DENİZLERİN BELİRLEYİCİLİĞİ

ŞİÖ, kendi içinde rekabete çekilmez ve bölünmez ise bu değişim yeni dünya düzeni ve Asya Barışını (Pax Asia) getirecektir. Bizlere uygarlık tarihi Avrupa-Atlantik odaklı öğretildi. Her kavram, her yeniliğin temel gücü Roma hukuku, Yunan felsefesi ve Hristiyan dininden alan Batı kavramına bağlandı. Çin, Hindistan ve Mısır ve Mezopotamya merkezli uygarlıklar kapitalizm ve sanayi devriminin yarattığı gelişmelerle yönlendirici olmaktan çıkarıldı. Daha da ötesi Asya sömürgeleştirildi. Zemberekli saat ve sitim makinesinin bulunmasından sonra büyük gelişme sağlayan dünya ticareti kapitalizm ve küreselleşmeyi ve dolayısıyla emperyalizmi azdırdı. Ancak Asya günümüzde bu olguyu değiştirmeye başladı. Asya her alanda Atlantik dengelerini zorluyor. Bu zorlamanın en şiddetlisi hiç şüphesiz denizlerde ve deniz jeopolitiğinde yaşanacak. Gerek ABD hegemonyasının gerekse ŞİÖ’nün kaderi okyanuslarda önümüzdeki 20-30 yılda gerçekleşecek değişimlere bağlı olacaktır. Bu değişim İngiltere’nin İkinci Dünya Savaşı sonunda, ABD’ye dünya okyanuslarındaki bekçiliğini devretmesine benzeyecek mi? Soru budur. ABD eski Deniz Kuvvetleri Bakan Yardımcısı Seth Cropsey “ABD’nin İngiliz deniz üstünlüğünü devralması dikkat çekmez ama Çin’in ABD’den bunu devralması çok dikkat çeker”diyor. (Seth Cropsey, Mayday, “The Decline of American Naval Supremacy”, Overlook, Duckworth, New York, 2013.)
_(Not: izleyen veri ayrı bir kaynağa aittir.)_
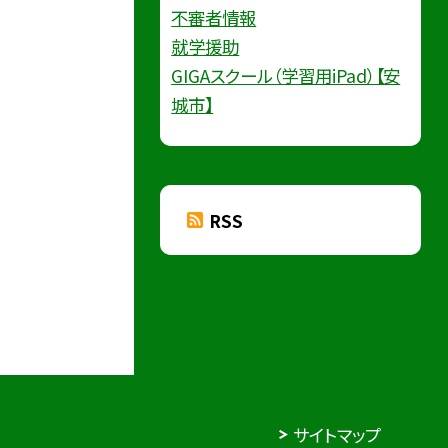
不審者情報
就学援助
GIGAスクール（学習用iPad）【安
城市】
RSS
サイトマップ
20’NCİ YÜZYIL ATLANTİK'İN; 21’NCİ YÜZYIL PASİFİK'İN

Adını Atlantik Okyanusundan alan NATO’nun da bir deniz ittifakı olduğunu göz önüne alırsak, ŞİÖ’nün 21. yüzyılda küresel ticaretin ana odağı olan Avrasya’nın kuzey ve doğusunu kontrol eden deniz alanları ile 21. yüzyılın yeni bir deniz ittifakına dönüştüğünü ve Avrasya’nın batısındaki NATO’yu şimdilik askeri alanda olmasa bile, siyasi ve ekonomik alanda dengelemeye başladığını söylemek yanlış olmayacaktır. Üstelik Hindistan, Pakistan ve İran’ın da ŞİÖ içindeki statüleri göz önüne alındığında Asya yüzyılı olduğu ilan edilen 21. yüzyılda ŞİÖ, kuşkusuz NATO’nun, daha doğrusu küresel egemen Avrupa–Atlantik yapının artık okyanuslarda da -daha doğrusu Amerikan jargonu ile küresel müştereklerde (global commons)- en büyük rakibi haline dönüşüyor.

Küresel ticaretin 19. ve 20. yüzyıllarda Atlantik ağırlıklı olduğu göz önüne alınırsa 21. yüzyılda bu ağırlık merkezinin Asya-Pasifik bölgesine geçmesi ŞİÖ’nün deniz jeopolitiğinde en önemli kaldıraçlardan birisi oldu. 2010 sonrası Obama’nın süratle ve Çin’i çok rahatsız eden “pivot”stratejisine yönelerek Asya Pasifik bölgesini, yeniden dengelemenin (re-balancing), ağırlık merkezi haline getirmesinin temelinde yatan nedenlerden birisi de budur. Tarihte ilk kez Pasifik’in Asya kıyıları Rus-Çin ortak etki alanına dönüşmüştür. Bu durumda bir ada devleti olan Japonya, Atlantik’te ABD karşısındaki Küba’nın durumuna düşüyor.


Çin’in silahlanmada gezginci (cruise), kısa ve orta menzilli balistik füzeler ile yüksek performanslı savaş uçakları, bütünleşik hava savunma, bilgi harekatı, amfibi ve hava saldırı yeteneklerini geliştirmesinin hedeflendiği değerlendiriliyor.